Nature, in other words, needs space on a grand scale. The Irvine Ranch Land Reserve plays an important role in meeting that need. In planning the reserve, The Irvine Company took care to preserve large areas of land - not fragmented islands - knowing that plant and animal species would have a better chance to not only survive, but thrive.

While vast in and of itself, the Irvine Ranch Land Reserve provides linkages to other large preserved open spaces throughout Southern California. This interconnectivity allows entire habitats to flourish uninterrupted, in turn increasing the amount of habitat available to animals. It also helps prevent in-breeding by providing animals a larger gene pool for mating, according to The Nature Conservancy.

Some of these linkages are direct, border-to-border connections: Limestone and Fremont canyons near east Orange, for example, transition to the Santa Ana Mountains and the Cleveland National Forest. The result is an enormous interconnected series of open spaces that also includes Ronald W. Caspers Wilderness Park in south Orange County, Camp Pendleton between Orange and San Diego counties, and the Santa Rosa Plateau Ecological Reserve in Riverside County.

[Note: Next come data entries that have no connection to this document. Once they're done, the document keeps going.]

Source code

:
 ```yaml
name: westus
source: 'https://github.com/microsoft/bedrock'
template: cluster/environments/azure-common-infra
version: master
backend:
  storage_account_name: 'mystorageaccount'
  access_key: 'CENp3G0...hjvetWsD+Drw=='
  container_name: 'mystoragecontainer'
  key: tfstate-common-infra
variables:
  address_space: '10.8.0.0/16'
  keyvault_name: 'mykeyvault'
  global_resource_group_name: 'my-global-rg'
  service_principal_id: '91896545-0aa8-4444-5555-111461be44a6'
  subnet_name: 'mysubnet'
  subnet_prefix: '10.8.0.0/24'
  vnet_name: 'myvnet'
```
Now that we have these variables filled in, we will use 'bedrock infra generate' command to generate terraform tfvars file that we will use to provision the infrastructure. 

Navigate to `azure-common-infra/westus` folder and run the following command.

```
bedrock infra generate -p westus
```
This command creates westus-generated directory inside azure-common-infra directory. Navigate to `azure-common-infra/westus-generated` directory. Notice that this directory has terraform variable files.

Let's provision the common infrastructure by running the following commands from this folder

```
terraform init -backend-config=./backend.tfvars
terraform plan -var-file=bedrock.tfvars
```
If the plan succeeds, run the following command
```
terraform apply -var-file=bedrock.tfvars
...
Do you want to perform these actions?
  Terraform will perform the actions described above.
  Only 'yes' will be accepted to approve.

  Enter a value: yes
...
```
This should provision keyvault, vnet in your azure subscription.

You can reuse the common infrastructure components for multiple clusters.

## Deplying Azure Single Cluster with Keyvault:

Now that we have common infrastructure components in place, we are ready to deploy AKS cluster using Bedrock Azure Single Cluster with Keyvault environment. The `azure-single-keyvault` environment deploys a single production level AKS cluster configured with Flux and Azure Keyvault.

Other linkages are in the form of wildlife corridors, usually narrower areas of land - a creek bed, a pathway under a toll road, even a golf course - that enable animals to move freely from one large open space area to the next. For example, animals can journey between Fremont and Limestone canyons via the Santiago Creek Wildlife Corridor.

"In Southern California, providing linkages between large, preserved open spaces becomes even more important as urban growth continues," says Trish Smith, senior project ecologist with The Nature Conservancy of California. "And that's just one more reason why the Irvine Ranch Land Reserve is so unique and important."